Task goal: Select, from the data, each line where "lines" occurs.

Entries provided:
»»

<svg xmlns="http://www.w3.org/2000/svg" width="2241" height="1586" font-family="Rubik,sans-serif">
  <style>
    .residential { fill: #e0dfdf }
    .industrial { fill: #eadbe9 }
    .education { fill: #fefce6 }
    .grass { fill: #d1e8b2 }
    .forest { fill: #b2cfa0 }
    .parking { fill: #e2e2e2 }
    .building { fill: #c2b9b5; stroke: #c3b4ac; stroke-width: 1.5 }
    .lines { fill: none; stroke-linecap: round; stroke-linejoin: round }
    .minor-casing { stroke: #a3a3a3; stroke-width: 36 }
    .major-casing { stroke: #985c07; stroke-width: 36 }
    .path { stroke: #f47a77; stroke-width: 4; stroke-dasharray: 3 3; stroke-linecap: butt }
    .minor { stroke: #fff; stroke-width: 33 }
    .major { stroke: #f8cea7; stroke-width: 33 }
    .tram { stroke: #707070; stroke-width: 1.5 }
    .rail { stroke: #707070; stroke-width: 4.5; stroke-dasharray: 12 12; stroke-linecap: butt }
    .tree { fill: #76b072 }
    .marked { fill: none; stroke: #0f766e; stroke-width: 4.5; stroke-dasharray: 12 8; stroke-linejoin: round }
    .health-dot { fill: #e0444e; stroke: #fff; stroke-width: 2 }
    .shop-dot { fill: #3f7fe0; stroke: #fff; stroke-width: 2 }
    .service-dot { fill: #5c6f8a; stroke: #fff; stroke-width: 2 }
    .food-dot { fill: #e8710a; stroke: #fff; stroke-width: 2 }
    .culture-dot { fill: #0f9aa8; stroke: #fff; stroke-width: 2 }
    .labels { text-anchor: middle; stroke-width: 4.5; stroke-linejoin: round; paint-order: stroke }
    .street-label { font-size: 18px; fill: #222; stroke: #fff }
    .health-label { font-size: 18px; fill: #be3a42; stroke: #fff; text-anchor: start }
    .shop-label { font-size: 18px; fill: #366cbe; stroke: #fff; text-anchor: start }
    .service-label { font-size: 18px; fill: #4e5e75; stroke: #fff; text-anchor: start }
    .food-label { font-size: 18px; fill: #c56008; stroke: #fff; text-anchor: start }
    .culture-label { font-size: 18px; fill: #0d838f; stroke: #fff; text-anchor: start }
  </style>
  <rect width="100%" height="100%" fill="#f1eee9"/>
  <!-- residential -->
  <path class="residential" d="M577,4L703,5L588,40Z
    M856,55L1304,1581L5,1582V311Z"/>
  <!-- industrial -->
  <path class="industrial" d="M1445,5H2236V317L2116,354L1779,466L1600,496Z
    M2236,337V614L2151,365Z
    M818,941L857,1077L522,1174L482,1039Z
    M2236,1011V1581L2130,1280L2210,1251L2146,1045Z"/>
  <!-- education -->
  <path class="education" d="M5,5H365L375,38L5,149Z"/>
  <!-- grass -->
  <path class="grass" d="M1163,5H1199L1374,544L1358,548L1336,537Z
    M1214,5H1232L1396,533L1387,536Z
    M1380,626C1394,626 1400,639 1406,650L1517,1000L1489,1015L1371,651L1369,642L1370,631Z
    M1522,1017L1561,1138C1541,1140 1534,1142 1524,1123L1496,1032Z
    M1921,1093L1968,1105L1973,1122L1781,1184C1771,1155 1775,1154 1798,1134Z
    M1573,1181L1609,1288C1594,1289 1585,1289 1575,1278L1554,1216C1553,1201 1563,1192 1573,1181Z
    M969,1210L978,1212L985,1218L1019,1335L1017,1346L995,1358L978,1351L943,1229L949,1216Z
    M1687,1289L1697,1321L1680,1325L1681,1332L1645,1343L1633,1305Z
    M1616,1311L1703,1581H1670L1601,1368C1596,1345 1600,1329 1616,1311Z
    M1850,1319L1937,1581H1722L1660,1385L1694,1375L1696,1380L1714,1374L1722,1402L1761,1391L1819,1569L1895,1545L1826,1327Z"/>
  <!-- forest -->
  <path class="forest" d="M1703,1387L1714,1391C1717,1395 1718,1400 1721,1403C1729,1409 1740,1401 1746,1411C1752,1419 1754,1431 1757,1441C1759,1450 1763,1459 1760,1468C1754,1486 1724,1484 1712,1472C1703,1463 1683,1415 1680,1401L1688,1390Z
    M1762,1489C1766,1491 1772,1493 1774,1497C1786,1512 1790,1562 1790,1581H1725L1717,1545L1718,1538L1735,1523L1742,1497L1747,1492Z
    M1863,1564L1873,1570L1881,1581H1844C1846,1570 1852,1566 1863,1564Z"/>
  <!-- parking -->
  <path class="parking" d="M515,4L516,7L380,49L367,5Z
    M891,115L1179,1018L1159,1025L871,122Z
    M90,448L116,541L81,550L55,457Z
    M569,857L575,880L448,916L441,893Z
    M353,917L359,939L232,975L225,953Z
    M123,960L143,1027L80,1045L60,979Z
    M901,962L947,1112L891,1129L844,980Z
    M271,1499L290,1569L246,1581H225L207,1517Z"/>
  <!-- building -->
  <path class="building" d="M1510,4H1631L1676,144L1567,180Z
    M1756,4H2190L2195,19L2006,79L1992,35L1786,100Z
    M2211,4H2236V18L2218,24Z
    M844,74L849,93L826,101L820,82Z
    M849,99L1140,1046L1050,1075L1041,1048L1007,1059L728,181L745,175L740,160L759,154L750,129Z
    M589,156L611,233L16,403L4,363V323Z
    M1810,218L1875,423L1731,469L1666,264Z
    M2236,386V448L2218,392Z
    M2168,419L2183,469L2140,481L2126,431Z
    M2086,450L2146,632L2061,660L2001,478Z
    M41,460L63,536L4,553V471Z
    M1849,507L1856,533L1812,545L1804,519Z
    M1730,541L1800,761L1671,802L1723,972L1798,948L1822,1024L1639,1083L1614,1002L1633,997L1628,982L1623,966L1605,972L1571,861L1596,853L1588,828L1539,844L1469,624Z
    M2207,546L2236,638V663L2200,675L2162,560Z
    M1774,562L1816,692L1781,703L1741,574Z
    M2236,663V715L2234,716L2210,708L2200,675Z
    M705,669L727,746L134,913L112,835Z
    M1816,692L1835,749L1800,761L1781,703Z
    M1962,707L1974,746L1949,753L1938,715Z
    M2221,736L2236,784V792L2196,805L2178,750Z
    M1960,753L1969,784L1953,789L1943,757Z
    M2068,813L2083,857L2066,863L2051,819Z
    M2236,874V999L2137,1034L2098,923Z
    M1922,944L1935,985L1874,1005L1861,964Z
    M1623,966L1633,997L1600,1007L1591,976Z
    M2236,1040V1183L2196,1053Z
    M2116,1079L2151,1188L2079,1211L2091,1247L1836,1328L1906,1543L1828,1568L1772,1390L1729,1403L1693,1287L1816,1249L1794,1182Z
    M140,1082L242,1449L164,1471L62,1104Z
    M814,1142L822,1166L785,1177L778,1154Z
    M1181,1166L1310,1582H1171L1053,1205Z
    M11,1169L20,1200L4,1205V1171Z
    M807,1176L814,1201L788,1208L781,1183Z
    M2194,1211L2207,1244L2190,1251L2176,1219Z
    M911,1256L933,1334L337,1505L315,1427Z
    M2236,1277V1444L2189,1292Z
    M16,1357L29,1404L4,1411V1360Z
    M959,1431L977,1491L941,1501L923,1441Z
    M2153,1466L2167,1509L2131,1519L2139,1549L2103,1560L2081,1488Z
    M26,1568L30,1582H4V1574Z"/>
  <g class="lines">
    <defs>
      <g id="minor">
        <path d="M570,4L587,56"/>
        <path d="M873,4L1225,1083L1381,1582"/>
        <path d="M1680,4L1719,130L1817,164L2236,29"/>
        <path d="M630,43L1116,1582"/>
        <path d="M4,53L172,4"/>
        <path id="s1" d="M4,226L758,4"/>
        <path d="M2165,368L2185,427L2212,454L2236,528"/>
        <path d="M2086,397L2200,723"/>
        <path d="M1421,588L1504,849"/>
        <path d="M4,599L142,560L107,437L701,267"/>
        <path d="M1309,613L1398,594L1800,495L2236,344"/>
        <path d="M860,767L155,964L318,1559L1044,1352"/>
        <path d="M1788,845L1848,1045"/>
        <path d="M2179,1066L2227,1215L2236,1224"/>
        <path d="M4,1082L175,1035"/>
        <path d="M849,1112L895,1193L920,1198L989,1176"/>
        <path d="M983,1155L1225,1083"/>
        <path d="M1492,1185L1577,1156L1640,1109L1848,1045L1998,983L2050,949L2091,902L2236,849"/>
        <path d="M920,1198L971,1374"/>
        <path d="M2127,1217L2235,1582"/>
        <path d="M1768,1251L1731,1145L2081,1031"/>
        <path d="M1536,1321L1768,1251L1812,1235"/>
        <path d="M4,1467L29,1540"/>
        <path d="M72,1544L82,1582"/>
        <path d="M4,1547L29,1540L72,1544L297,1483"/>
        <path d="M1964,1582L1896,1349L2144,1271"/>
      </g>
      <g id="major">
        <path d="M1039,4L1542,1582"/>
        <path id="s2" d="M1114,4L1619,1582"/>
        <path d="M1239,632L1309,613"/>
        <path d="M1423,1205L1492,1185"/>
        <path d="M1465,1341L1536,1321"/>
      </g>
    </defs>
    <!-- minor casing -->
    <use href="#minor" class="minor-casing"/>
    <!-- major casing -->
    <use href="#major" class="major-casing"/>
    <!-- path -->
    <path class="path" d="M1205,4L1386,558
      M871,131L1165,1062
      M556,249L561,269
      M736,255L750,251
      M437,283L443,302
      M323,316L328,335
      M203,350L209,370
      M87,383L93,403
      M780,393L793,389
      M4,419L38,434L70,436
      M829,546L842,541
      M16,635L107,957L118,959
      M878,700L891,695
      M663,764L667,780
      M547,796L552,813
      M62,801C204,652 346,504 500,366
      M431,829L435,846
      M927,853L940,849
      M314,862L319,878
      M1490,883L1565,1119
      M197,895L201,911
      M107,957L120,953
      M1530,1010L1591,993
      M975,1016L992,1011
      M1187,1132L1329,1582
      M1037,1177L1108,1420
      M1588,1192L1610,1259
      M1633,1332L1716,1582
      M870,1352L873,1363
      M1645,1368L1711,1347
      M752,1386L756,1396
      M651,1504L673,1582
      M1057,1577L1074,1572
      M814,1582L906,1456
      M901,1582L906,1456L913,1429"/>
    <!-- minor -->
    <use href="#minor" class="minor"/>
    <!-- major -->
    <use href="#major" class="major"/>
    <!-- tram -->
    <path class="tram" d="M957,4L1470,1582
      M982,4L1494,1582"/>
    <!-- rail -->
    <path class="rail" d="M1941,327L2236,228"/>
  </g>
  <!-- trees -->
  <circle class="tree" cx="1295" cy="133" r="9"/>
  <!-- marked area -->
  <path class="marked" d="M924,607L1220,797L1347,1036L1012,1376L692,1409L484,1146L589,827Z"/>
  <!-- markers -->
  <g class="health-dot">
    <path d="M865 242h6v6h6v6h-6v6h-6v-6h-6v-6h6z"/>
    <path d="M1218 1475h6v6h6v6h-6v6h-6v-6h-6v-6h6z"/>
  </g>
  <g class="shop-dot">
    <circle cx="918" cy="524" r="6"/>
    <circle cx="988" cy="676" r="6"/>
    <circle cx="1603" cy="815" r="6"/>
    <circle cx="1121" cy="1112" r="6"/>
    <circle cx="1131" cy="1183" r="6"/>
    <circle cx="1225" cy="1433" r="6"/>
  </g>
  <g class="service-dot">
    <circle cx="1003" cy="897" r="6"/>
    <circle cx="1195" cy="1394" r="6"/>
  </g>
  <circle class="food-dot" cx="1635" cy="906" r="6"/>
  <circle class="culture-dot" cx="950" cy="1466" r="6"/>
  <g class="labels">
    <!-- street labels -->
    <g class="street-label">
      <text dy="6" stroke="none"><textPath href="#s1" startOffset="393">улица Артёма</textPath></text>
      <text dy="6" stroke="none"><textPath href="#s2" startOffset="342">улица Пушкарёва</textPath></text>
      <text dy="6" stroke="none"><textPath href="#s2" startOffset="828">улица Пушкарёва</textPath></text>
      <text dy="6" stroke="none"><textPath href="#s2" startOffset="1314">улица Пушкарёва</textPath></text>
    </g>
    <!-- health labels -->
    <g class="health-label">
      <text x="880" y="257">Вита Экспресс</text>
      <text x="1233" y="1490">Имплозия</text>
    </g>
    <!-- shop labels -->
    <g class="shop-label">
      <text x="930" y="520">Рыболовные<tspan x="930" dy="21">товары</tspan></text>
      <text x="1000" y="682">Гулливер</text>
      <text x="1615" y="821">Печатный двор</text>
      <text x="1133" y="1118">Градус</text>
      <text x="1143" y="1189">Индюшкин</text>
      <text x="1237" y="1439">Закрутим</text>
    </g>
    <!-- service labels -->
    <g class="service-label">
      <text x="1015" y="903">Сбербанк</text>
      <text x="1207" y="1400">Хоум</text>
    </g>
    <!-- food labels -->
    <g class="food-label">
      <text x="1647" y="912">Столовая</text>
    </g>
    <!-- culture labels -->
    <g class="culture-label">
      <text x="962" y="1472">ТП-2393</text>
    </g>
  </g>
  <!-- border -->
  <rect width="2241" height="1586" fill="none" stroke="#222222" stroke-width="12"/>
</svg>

««

Response area:
    .lines { fill: none; stroke-linecap: round; stroke-linejoin: round }
  <g class="lines">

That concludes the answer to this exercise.